Tuesday, November 24, 2009

A Goldman Sachs chart = a great use of screen real estate (GS)

IF the title has you confused, I am referring to your trading station's monitor(s) screen space. *Remember the more monitors you have the more $ you make* J.k -trader joke. Truthfully though, most day traders have many windows open (order entry/level II charts, executions, browser etc) taking up every available sq. inch with only the most important windows getting a parcel. I only have the most pertinent data windows showing so i do not have to maximise and or dig for buried windows. (I utilize four monitors on my machine in addition to two screens shared with the trader next to me. *shared screens display index spot futures charts along with all our screeners) Trust me, there is nothing worse than digging for an order entry window when your in a pinch. SO why a Golden Slacks chart?

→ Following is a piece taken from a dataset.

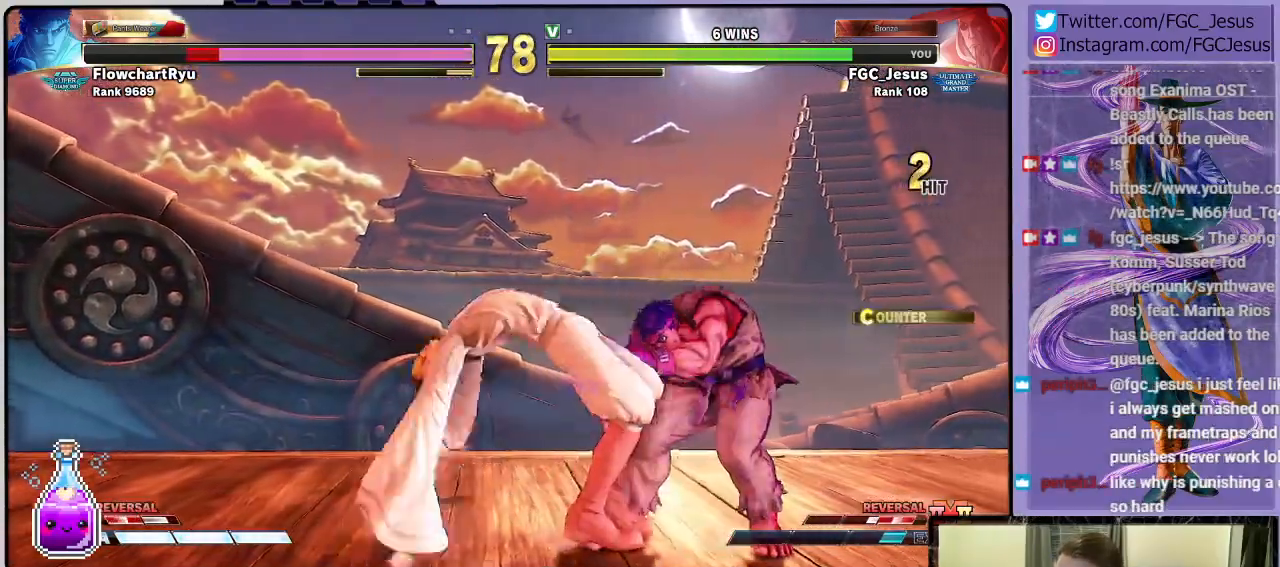
{"buttons": ["R1", "DPAD_LEFT"], "right_stick": "center", "events": [[67, "R1", "up"], [134, "DPAD_LEFT", "up"], [167, "DPAD_RIGHT", "down"], [167, "R1", "down"], [234, "DPAD_RIGHT", "up"], [234, "R1", "up"], [267, "DPAD_LEFT", "down"], [300, "R1", "down"], [334, "DPAD_DOWN", "down"], [334, "R1", "up"], [400, "R1", "down"], [501, "DPAD_DOWN", "up"]]}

For the last two years or so I've been using Goldman's trend as a leading indicator, in addition to all other real time leading indicators. I have found if Goldman's relative weakness and or strength is contrary to the overall market trend the market will ultimately follow the golden boy's. Why is this? My thesis: the smartest money is involved with this stock and the smart money always shows up to the party first and ALWAYS leaves before the party is over. i.e. first ones in and first ones out, buy the dip and sell INTO the rip.
Supporting facts:

1.The chart above shows a clear reversal in GS's long term trend with continued selling contrary to the S&P's.
2.Goldman without a doubt is the strongest out of all the large cap financials
3.The financials have been leading this shit storm, the S&P's will react to any major financial move

These might not be the most scientific supporting facts, but the fact of the matter is sometimes simpler is better in this market. Smart money/dumb money is a very simple concept in theory,but when applied to trading people miss the ball. Remember smart money leads. Lets take that phrase, apply it to my 1 min GS chart parcel to make some profits. The common most scenario I have seen plays out as follows:

The S&P' futures are sitting on highs with the $PREM failing to make highs preceding the spike higher signaling a possible reversal. I glance up at my GS parcel, low and behold this thing is quietly selling through key support points as the cash market trades with no reaction. This is a good enough signal for me to start thinking about taking longs off and or get short a heavily weighted S&P component, possibly financial, so i can catch the move down before the sell program commences. I dip a feeler into a short by way of puts looking for a NYSE TICK reading of -1000ish indicating heavy business on the bid, this tells me the sell program is running. I add to the short and let the trade play out, if the trade works i will book the profits as i normally would with any trade, of course tight tops because program trading can really move the markets.

Of course this is not the only way you can use GS as a leading indicator, fool around with it. I guarantee you will find very interest correlations I might not have even discovered yet. The key correlation is, if Goldman is moving up or down without the market following chances are the market will end up moving in that direction.